The Metaverse Is Not A Real Thing

I can’t quite believe how much ink has been spilled these last few months about a concept that doesn’t exist and is — at best — a pipe dream. The metaverse is not a thing. It’s meaningless. Facebook had an hour long keynote event which wholly consisted of computer-generated sequences of floating Memoji/Xbox avatars. Microsoft joined the fray with similarly unsubstantiated claims that Teams is becoming a metaverse.

The bandwagoning of the name ‘metaverse’ is dumb, but I’m not really interested in that aspect. I’m just going to ignore all of that misappropriation. Marketing teams always do stupid stuff; see the ongoing misappropriation by mobile carriers about what 5G can do.

I take the meaning of “metaverse” to be the generally accepted idea that people will wear some kind of headset or glasses and be able to access a virtual world, meeting up with others in some kind of virtual geography. The realism and quality of the experience is promised to be so good that your brain believes you are actually there, with your senses succumbing to the generated interface such that you can suspend disbelief that what you are interacting with is not actually there. Perhaps it is not an all-encompassing experience, but instead augmented reality avatars/objects appear to materialise in the space around you and behave accordingly.

Either way, it’s not feasible. It’s not a real thing because it is not grounded in any sort of technological truth. There’s not a tech demo on earth that can deliver anything close to that description; nothing bespoke exists and something for the mass market is even more illusory. It’s not a real thing.

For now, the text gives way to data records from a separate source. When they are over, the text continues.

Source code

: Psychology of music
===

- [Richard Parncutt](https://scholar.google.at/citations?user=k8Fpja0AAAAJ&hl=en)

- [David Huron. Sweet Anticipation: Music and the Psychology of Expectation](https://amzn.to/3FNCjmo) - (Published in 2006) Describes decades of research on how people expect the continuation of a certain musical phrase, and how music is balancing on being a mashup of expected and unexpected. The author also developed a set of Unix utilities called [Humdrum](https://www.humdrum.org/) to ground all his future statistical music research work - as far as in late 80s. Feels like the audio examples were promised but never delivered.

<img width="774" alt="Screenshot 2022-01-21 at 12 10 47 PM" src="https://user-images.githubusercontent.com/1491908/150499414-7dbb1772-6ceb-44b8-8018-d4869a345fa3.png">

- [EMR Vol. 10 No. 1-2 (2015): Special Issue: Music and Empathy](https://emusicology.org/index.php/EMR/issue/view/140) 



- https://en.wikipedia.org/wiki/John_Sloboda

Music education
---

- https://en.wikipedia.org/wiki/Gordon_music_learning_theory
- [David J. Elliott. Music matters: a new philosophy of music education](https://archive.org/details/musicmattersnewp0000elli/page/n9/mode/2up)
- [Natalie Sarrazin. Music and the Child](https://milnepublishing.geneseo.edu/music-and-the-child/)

Break apart the vision to any individual element and the state of the art technology is nowhere close to good enough. Realtime visual fidelity has to advance leaps and bounds to be as convincingly legitimate as what Facebook ‘demonstrated’ in its mockups. I’d love to know how long it took whatever render farm they used to make these videos. Probably, days. Even the mockups aren’t what I’d call convincing to a human, because the avatars look like avatars and not people. If that is the aim, forget it. We can’t even get CGI people in Hollywood movies to reliably break through the uncanny valley, and these films take months to generate a single second of footage. For a portable headset, it’s not even on the horizon. Five years. Ten years. Maybe longer. It’s not going to happen.

Graphics are just one of a thousand problems. All the other senses need to be satiated too for a start and the technology for generating synthetic smells, tastes and touch is so much further behind where we are at with GPUs for photorealistic imagery. One of the things that motivated me to write up this ridiculousness in a blog post is this fencing demo from Facebook’s Meta keynote. Zuckerberg is shown to be playing against a hologram of a professional athlete, waving swords at each other. In the demo, when he lunges, she parries with the swords perfectly stopping in mid-air. How on earth is that going to be possible to do, outside of a visual effects mockup? There’s no way to recreate the sensation of metal hitting metal and the sabres rebounding. Rather than an in-air clash of swords, the real sword is just going to pass right through the VR one. A vibration motor and some haptic feedback doesn’t cut it, although that doesn’t stop Zuckerberg miming contact and saying “that’s a little too realistic”. Lest we forget network latency hurdles or a myriad of other issues of course.

What these companies are touting is a fully immersive, engrossing, alternate world is only a few years away, just out of sight. The truth is it’s not anywhere close. I’m not a denier of augmented reality technology altogether. There will be continued small and meaningful improvements to the enterprise and consumer offerings, many of which will find their niche and bring genuine utility and/or entertainment. It will be able to enhance our life. For instance, VR gaming is basically already here, save for some less clunky hardware to use it on and some nice graphics. I could even see how a portable headset, or smart glasses, product could replace the phone in the medium term, as the primary communications device for humanity. The power-efficient-yet-technically-capable hardware to pull that off is still a ways out — maybe ten years, probably twenty — but it’s a plausible future that is deserving of consideration. I’d put that idea in the same bucket as self-driving cars or consumer space travel. These things live in the realm of tech demo today, but they have shown feasibility and appear attainable. Contrast that to the “metaverse”, which is merely made-up fantasy.